PROBLEM DETAILS -> Revise the material from the line that has "Si miráis el" through the line that has "con los cambios completos. ¡Así de fácil!", replacing "área de trabajo" with "directorio de trabajo" and leaving everything else unchanged.
--- RECORDS SUPPLIED ---
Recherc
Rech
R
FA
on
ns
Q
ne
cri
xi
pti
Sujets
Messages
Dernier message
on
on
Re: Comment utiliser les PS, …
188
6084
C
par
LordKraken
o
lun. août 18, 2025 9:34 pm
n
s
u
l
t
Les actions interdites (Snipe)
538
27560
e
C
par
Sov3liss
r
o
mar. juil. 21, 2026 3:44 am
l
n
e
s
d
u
---
--- RECORDS SUPPLIED ---
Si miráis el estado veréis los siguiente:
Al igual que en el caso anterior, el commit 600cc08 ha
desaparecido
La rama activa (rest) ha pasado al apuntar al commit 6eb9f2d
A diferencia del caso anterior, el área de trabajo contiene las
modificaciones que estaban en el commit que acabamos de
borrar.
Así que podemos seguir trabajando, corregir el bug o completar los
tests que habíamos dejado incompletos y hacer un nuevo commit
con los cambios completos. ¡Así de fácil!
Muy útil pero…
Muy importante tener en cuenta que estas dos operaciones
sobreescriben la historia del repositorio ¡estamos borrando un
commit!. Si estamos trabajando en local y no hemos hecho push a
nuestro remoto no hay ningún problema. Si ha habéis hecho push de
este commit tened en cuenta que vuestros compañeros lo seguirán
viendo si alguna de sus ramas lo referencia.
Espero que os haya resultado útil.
---
EXPECTED ANSWER ->
Si miráis el estado veréis los siguiente:
Al igual que en el caso anterior, el commit 600cc08 ha
desaparecido
La rama activa (rest) ha pasado al apuntar al commit 6eb9f2d
A diferencia del caso anterior, el directorio de trabajo contiene las
modificaciones que estaban en el commit que acabamos de
borrar.
Así que podemos seguir trabajando, corregir el bug o completar los
tests que habíamos dejado incompletos y hacer un nuevo commit
con los cambios completos. ¡Así de fácil!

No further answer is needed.